Voorts komen er ook energiebelastingen aan te pas. Maar die liggen toch een stuk lager dan bij ons. Voor Nederland bijvoorbeeld maken alle extra heffingen ongeveer 45 procent uit van de totale stroomfactuur, tegenover 75 procent bij ons. De netvergoedingen zijn in België gemiddeld 40 procent duurder dan in de buurlanden, vooral omdat in Vlaanderen de kosten voor zonnepanelen rechtstreeks verrekend worden in de distributienettarieven. Ook de bijkomende heffingen zijn bij ons zo’n 28 procent duurder dan het gemiddelde van de buurlanden.

Het is dus een politieke keuze?

Dat klopt. In 2014 schrapte de Vlaamse regering de gratis stroom. Elk gezin kreeg een gedeelte van zijn stroomverbruik gratis, afhankelijk van de grootte van het gezin. Die maatregel werd ongedaan gemaakt.

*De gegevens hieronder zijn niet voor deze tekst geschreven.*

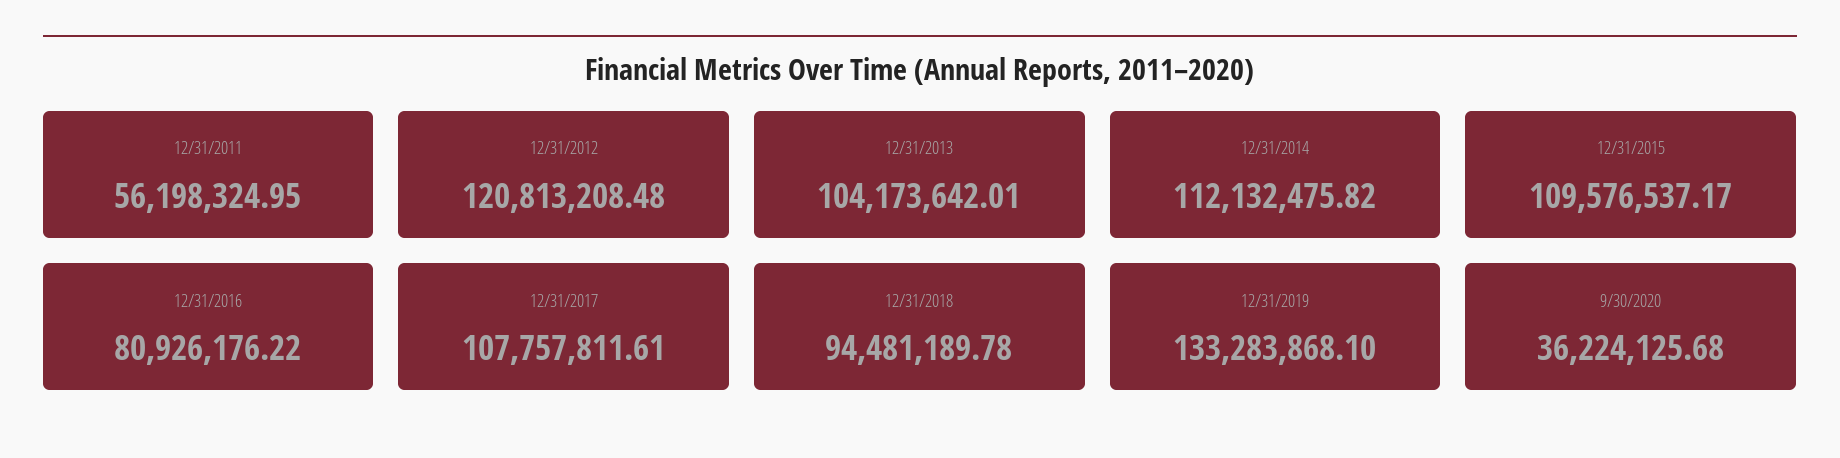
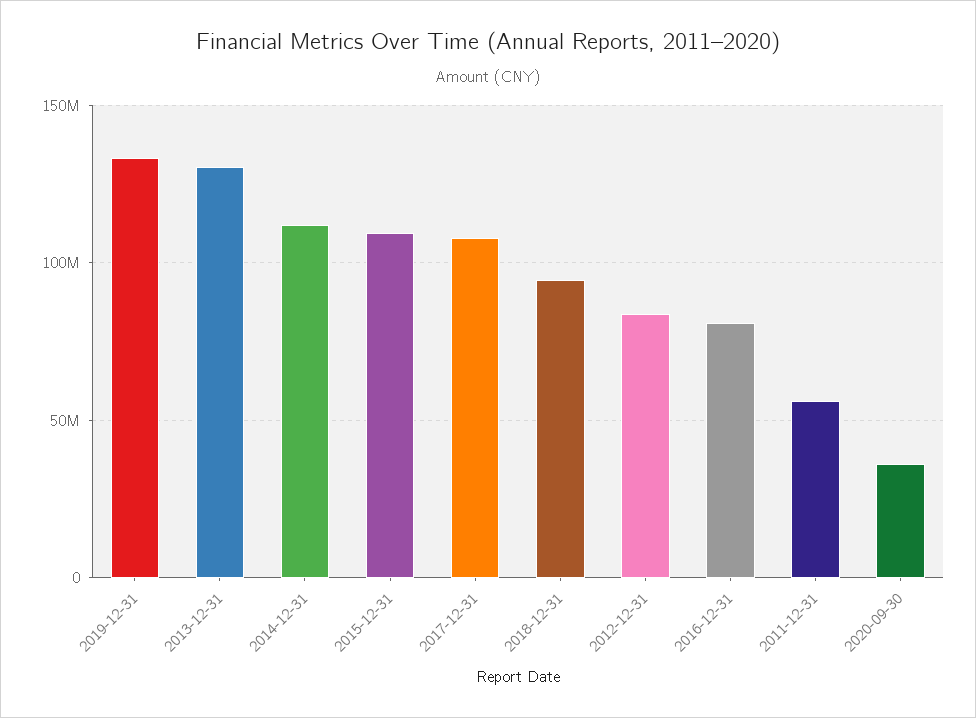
  {
    "12/31/2011": 56198324.95,
-   "12/31/2012": 120813208.48,
+   "12/31/2012": 85000000,
-   "12/31/2013": 104173642.01,
+   "12/31/2013": 130000000,
    "12/31/2014": 112132475.82,
    "12/31/2015": 109576537.17,
    "12/31/2016": 80926176.22,
    "12/31/2017": 107757811.61,
    "12/31/2018": 94481189.78,
    "12/31/2019": 133283868.1,
    "9/30/2020": 36224125.68
  }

De federale regering verhoogde de btw op elektriciteit in 2015 van 6 procent naar 21 procent. Tegelijk werd een vennootschapsbelasting van 34 procent ingevoerd voor de intercommunales. Die rekenden die extra kosten gewoon door aan de consument.

In 2016 voerde de Vlaamse regering de zogeheten Turteltaks in, om de schuldenberg van de groenestroomcertificaten weg te werken. Die taks werd in 2018 wel weer afgeschaft. Bovendien wordt een deel van de factuur gebruikt om het zogeheten fonds voor het evenwicht in de sociale zekerheid te helpen stijven. Dat heeft niks meer te maken met de elektriciteitsprijs. Daardoor wordt onze stroomfactuur ook weleens een verkapte belastingbrief genoemd.

Wordt het dan nog duurder in de toekomst?

Zowat alle politieke partijen beseffen dat dit niet langer houdbaar is. Maar ze verschillen nogal van mening over de oplossing. De oppositiepartijen PVDA en Vlaams Belang willen dat de btw op elektriciteit opnieuw daalt tot 6 procent. PVDA wil tevens dat de kosten voor groene stroom uit de factuur van de consumenten worden gehaald.

Ook de sp.a zegt dat elektriciteit een basisbehoefte is. Daarom moet de btw weer op 6 procent worden gebracht. De socialisten noemen het zelfs een breekpunt om aan een volgende regering deel te nemen.

Open Vld zegt dan weer dat een verlaging van de btw niet automatisch tot een verlaging van de energiefactuur leidt. In plaats daarvan moeten in de eerste plaats de ‘niet-energie-gerelateerde kosten’ uit de factuur worden gehaald, klinkt het. Daarmee zit de partij op dezelfde lijn als Groen.

Ook N-VA en CD&V zien in een verlaging van de btw een omgekeerd effect. Het zet geen zoden aan de dijk voor de energieprijs, maar zou integendeel leiden tot een uitgestelde indexering, waardoor de koopkracht daalt.

Geen enkele partij heeft evenwel een antwoord op de vraag hoe de niet-energie-gerelateerde kosten gecompenseerd moeten worden. Die inkomsten moeten dan via een andere weg opgehaald worden, bijvoorbeeld via de personenbelasting. Het eindresultaat is dan dat de consument alsnog de rekening betaalt.